Passage provided section start

I need to clear the content of an logfile. Then I tryed to use "cat /dev/null > logfile". In fact, it works! But there is a strange behavior who I can't understand. Immediatelly after clear the file is the size been displayed as 0 bytes, but after a single modification, the size came back to the previous value. With a "du" i can see that this value is wrong. Am I doing it right? How can I correct it?
my cat command:
jorplov@sg0080b:/applications/fsc/base/logs> ls -lah
-rw-r--r-- 1 jorplov svcusr 10G 2013-11-15 05:18 sg0080b_jorplov_startup.log
jorplov@sg0080b:/applications/fsc/base/logs> df -h .
Filesystem Size Used Avail Use% Mounted on
/dev/mapper/vg00-fsc 2.0G 1.8G 90M 96% /applications/fsc
jorplov@sg0080b:/applications/fsc/base/logs> cat /dev/null > sg0080b_jorplov_startup.log
jorplov@sg0080b:/applications/fsc/base/logs> df -h .

Passage provided section end

Things to do>
(1) Answer these about the question on clearing a log file, one line per answer, marked (a), (b), (c):
(a) What command did the writer use to empty the file?
(b) What size does the ls -lah listing show for sg0080b_jorplov_startup.log?
(c) How much space does df -h list as available on /dev/mapper/vg00-fsc?
(2) Pick up the log file question after its last shown command and continue it.

Records supplied section start

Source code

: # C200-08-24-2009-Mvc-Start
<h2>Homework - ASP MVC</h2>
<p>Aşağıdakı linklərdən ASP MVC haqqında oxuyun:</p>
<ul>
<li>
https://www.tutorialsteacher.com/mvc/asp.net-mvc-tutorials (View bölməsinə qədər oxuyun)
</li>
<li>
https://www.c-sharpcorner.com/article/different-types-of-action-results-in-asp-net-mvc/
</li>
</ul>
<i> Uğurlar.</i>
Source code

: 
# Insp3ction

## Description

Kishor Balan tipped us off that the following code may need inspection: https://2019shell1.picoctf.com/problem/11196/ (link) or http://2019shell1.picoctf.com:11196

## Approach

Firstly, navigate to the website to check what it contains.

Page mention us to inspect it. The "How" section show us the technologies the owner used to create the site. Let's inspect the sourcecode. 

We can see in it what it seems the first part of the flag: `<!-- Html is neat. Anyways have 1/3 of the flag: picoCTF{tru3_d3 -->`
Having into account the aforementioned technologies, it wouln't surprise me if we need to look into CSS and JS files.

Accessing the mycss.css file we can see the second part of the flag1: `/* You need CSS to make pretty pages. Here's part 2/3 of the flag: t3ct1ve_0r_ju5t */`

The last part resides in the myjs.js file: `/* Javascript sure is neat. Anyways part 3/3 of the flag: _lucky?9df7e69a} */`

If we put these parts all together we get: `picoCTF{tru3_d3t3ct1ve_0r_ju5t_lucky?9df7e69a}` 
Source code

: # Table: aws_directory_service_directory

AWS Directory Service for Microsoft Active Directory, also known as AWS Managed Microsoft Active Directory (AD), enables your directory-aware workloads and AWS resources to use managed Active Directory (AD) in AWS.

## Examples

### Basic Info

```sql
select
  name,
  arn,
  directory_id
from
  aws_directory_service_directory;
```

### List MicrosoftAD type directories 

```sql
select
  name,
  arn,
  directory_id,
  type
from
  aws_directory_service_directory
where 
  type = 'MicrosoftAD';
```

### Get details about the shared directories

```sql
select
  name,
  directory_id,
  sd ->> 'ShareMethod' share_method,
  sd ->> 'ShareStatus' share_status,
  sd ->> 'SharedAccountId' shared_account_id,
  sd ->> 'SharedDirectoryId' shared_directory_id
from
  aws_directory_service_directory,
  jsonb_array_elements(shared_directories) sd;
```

Records supplied section end

Response list>
(1)
(a) cat /dev/null > logfile
(b) 10G
(c) 90M

(2)
Filesystem Size Used Avail Use% Mounted on
/dev/mapper/vg00-fsc 2.0G 365M 1.6G 20% /applications/fsc
jorplov@sg0080b:/applications/fsc/base/logs> ls -lah
total 20K
-rw-r--r-- 1 jorplov svcusr 0 2013-11-15 05:25 sg0080b_jorplov_startup.log
after a few seconds:
jorplov@sg0080b:/applications/fsc/base/logs> ls -lah
-rw-r--r-- 1 jorplov svcusr 10G 2013-11-15 05:26 sg0080b_jorplov_startup.log
jorplov@sg0080b:/applications/fsc/base/logs> stat sg0080b_jorplov_startup.log
File: `sg0080b_jorplov_startup.log'
Size: 10718153084 Blocks: 32 IO Block: 4096 regular file
Device: fd03h/64771d Inode: 82380 Links: 1
Access: (0644/-rw-r--r--) Uid: (30013/ jorplov) Gid: (21459/ svcusr)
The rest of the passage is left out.